Monthly Archives: February 2020

What if Businesses Close?

There is some talk in the news about being prepared for “serious disruptions” in our lives if the Coronavirus (Covid-19) starts spreading in the community.  There is even more talk behind closed doors.  Everyone I know who is responsible for their own business is considering options or actively planning for a reality where we are being encouraged to stay home and not gather in public.

I don’t know what will happen or when it will happen.  What I do know is that we are living in a very different world then we were even a few years ago.  The Bankruptcy courthouse routinely allows out -of-town attorneys to attend hearings by telephone.  Video conferencing is now cheap, easy and completely doable from a phone.  Electronic signatures are not only a thing, they can be legally binding.  Electronic document transfers and payments have become common.  It is not, however, common for a lawyer to file a bankruptcy for a client without substantial face-to-face contact; and there are some good reasons for that.  That doesn’t mean those reasons can’t change.

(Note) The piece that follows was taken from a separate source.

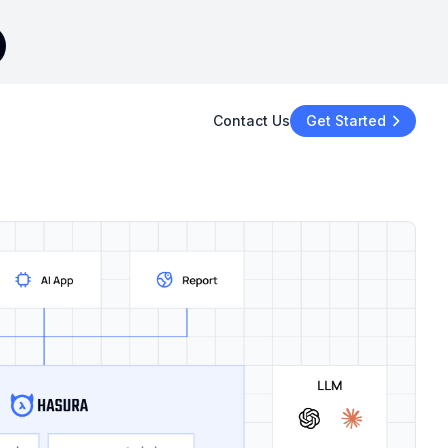
Contact Us
Get Started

Now, let’s get real.  If the Governor tells everybody who can to stay home on Friday — I’m taking a snow day.  If he asks everyone who can to stay home as much as possible for the next few weeks — I will be conducting business from my desk at home, and those biases built into our system in favor of in person consults instead of digital consults will just have to adapt.

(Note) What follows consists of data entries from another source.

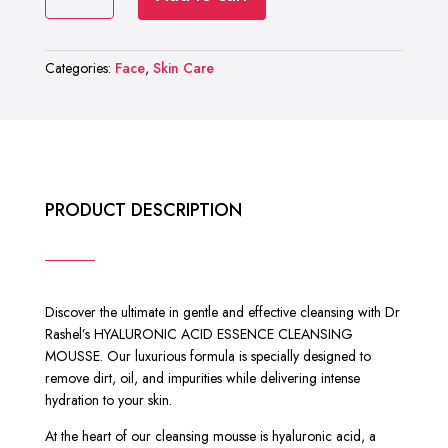
RASHEL
₨ 2,000.
₨ 1,299.
HYALURONIC
ACID
Categories:
Face
,
Skin Care
ESSENCE
CLEANSING
MOUSSE
quantity
PRODUCT DESCRIPTION
Discover the ultimate in gentle and effective cleansing with Dr
Rashel’s HYALURONIC ACID ESSENCE CLEANSING
MOUSSE. Our luxurious formula is specially designed to
remove dirt, oil, and impurities while delivering intense
hydration to your skin.
At the heart of our cleansing mousse is hyaluronic acid, a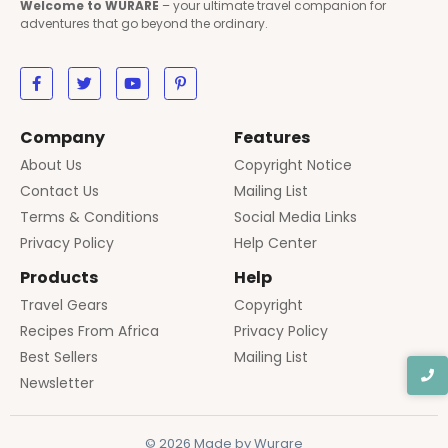
Welcome to WURARE
– your ultimate travel companion for
adventures that go beyond the ordinary.
Company
Features
About Us
Copyright Notice
Contact Us
Mailing List
Terms & Conditions
Social Media Links
Privacy Policy
Help Center
Products
Help
Travel Gears
Copyright
Recipes From Africa
Privacy Policy
Best Sellers
Mailing List
Newsletter
© 2026 Made by Wurare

So, I can’t tell you if you will get sick.  I can’t tell you what impact this will have on your income, your expenses or your ability to pay your bills.  What I can tell you is that if you need to file for bankruptcy, defend a collection case, or deal with errors on your credit report — we will find a way.


New Small Business Option

Last Fall Congress passed a new subchapter of Chapter 11, Subchapter V which is a new option for small businesses.  It doesn’t go into effect until later this month, so no one really knows how it is going to work yet; but it appears to be a lot more accessible for really small business owner/debtors.

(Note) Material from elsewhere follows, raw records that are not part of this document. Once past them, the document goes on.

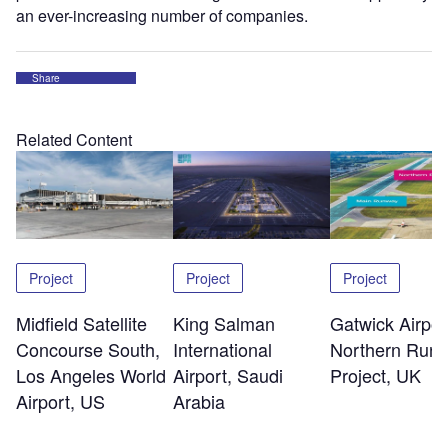
an ever-increasing number of companies.
Share
Related Content
Project
Project
Project
Midfield Satellite
King Salman
Gatwick Airpor
Concourse South,
International
Northern Run
Los Angeles World
Airport, Saudi
Project, UK
Airport, US
Arabia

One of the many problems of a traditional chapter 11 bankruptcy filing is not just the extraordinary expense, but the amount of reports and records that had to be maintained by the debtor.  It looks like the new Subchapter V will be a lot more accessible for businesses that don’t have an in-house CFO — or even an in-house accounting office.

It will be a few more weeks before it goes into effect, and it will be interesting to see how long after that before someone files the first case, but I think all bankruptcy practitioners are looking forward to seeing if this is a real, practical solution for the sole proprietor or the business with a handful of employees to successfully restructure debt and recover from a rough patch.

As is always the case, though, all reorganization bankruptcies require that there be enough business left to reorganize.   Too often, small business owners wait too long to call a bankruptcy lawyer.